- _DIRECTIONS FOR THIS TASK_
Your answer must be an exact repetition of every record.

═════ DATASET ENTRIES

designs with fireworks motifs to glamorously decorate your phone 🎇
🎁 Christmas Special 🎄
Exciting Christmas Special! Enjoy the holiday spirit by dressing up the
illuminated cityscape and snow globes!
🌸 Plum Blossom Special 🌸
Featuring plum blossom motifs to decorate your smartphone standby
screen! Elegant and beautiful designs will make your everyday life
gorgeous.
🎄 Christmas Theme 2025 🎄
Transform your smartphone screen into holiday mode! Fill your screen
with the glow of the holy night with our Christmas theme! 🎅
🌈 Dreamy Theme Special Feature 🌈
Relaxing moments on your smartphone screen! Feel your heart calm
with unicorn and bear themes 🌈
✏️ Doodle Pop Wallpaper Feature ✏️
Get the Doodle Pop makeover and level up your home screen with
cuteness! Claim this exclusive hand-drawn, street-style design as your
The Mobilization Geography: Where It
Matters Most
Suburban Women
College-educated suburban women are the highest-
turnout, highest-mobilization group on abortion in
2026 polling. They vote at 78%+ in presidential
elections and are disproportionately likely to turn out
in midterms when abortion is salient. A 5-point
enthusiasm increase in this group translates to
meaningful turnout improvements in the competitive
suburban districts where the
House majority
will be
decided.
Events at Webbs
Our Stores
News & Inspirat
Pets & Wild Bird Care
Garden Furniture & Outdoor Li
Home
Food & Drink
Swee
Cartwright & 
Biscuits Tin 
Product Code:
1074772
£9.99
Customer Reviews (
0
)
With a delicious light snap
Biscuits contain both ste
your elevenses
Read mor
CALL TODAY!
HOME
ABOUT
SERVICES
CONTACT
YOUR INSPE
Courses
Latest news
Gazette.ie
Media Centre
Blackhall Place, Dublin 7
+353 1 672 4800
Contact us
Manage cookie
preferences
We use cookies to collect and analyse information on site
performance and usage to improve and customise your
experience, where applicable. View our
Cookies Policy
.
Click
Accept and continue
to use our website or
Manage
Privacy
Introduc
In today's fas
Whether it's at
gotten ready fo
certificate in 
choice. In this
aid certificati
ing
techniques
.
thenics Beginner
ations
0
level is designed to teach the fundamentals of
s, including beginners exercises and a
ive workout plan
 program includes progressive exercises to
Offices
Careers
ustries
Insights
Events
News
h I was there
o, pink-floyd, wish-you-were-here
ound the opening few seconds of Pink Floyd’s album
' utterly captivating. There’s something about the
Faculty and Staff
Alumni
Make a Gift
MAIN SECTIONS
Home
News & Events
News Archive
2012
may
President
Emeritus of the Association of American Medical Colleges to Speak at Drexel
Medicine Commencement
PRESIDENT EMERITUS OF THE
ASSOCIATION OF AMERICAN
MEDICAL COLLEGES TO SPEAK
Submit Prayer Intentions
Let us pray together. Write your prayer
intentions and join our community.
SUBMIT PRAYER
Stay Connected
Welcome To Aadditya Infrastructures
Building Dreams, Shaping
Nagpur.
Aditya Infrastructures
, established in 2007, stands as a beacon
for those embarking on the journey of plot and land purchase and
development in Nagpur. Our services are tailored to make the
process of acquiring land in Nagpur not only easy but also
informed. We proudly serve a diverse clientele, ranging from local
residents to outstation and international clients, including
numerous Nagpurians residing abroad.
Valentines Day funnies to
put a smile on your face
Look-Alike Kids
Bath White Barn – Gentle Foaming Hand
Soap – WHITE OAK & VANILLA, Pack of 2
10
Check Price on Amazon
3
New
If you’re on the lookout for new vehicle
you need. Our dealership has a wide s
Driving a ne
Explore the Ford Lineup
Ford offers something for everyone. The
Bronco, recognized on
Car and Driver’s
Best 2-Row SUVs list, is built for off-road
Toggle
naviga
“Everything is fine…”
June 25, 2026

══════════

- _TASK SOLUTION_
designs with fireworks motifs to glamorously decorate your phone 🎇
🎁 Christmas Special 🎄
Exciting Christmas Special! Enjoy the holiday spirit by dressing up the
illuminated cityscape and snow globes!
🌸 Plum Blossom Special 🌸
Featuring plum blossom motifs to decorate your smartphone standby
screen! Elegant and beautiful designs will make your everyday life
gorgeous.
🎄 Christmas Theme 2025 🎄
Transform your smartphone screen into holiday mode! Fill your screen
with the glow of the holy night with our Christmas theme! 🎅
🌈 Dreamy Theme Special Feature 🌈
Relaxing moments on your smartphone screen! Feel your heart calm
with unicorn and bear themes 🌈
✏️ Doodle Pop Wallpaper Feature ✏️
Get the Doodle Pop makeover and level up your home screen with
cuteness! Claim this exclusive hand-drawn, street-style design as your
The Mobilization Geography: Where It
Matters Most
Suburban Women
College-educated suburban women are the highest-
turnout, highest-mobilization group on abortion in
2026 polling. They vote at 78%+ in presidential
elections and are disproportionately likely to turn out
in midterms when abortion is salient. A 5-point
enthusiasm increase in this group translates to
meaningful turnout improvements in the competitive
suburban districts where the
House majority
will be
decided.
Events at Webbs
Our Stores
News & Inspirat
Pets & Wild Bird Care
Garden Furniture & Outdoor Li
Home
Food & Drink
Swee
Cartwright & 
Biscuits Tin 
Product Code:
1074772
£9.99
Customer Reviews (
0
)
With a delicious light snap
Biscuits contain both ste
your elevenses
Read mor
CALL TODAY!
HOME
ABOUT
SERVICES
CONTACT
YOUR INSPE
Courses
Latest news
Gazette.ie
Media Centre
Blackhall Place, Dublin 7
+353 1 672 4800
Contact us
Manage cookie
preferences
We use cookies to collect and analyse information on site
performance and usage to improve and customise your
experience, where applicable. View our
Cookies Policy
.
Click
Accept and continue
to use our website or
Manage
Privacy
Introduc
In today's fas
Whether it's at
gotten ready fo
certificate in 
choice. In this
aid certificati
ing
techniques
.
thenics Beginner
ations
0
level is designed to teach the fundamentals of
s, including beginners exercises and a
ive workout plan
 program includes progressive exercises to
Offices
Careers
ustries
Insights
Events
News
h I was there
o, pink-floyd, wish-you-were-here
ound the opening few seconds of Pink Floyd’s album
' utterly captivating. There’s something about the
Faculty and Staff
Alumni
Make a Gift
MAIN SECTIONS
Home
News & Events
News Archive
2012
may
President
Emeritus of the Association of American Medical Colleges to Speak at Drexel
Medicine Commencement
PRESIDENT EMERITUS OF THE
ASSOCIATION OF AMERICAN
MEDICAL COLLEGES TO SPEAK
Submit Prayer Intentions
Let us pray together. Write your prayer
intentions and join our community.
SUBMIT PRAYER
Stay Connected
Welcome To Aadditya Infrastructures
Building Dreams, Shaping
Nagpur.
Aditya Infrastructures
, established in 2007, stands as a beacon
for those embarking on the journey of plot and land purchase and
development in Nagpur. Our services are tailored to make the
process of acquiring land in Nagpur not only easy but also
informed. We proudly serve a diverse clientele, ranging from local
residents to outstation and international clients, including
numerous Nagpurians residing abroad.
Valentines Day funnies to
put a smile on your face
Look-Alike Kids
Bath White Barn – Gentle Foaming Hand
Soap – WHITE OAK & VANILLA, Pack of 2
10
Check Price on Amazon
3
New
If you’re on the lookout for new vehicle
you need. Our dealership has a wide s
Driving a ne
Explore the Ford Lineup
Ford offers something for everyone. The
Bronco, recognized on
Car and Driver’s
Best 2-Row SUVs list, is built for off-road
Toggle
naviga
“Everything is fine…”
June 25, 2026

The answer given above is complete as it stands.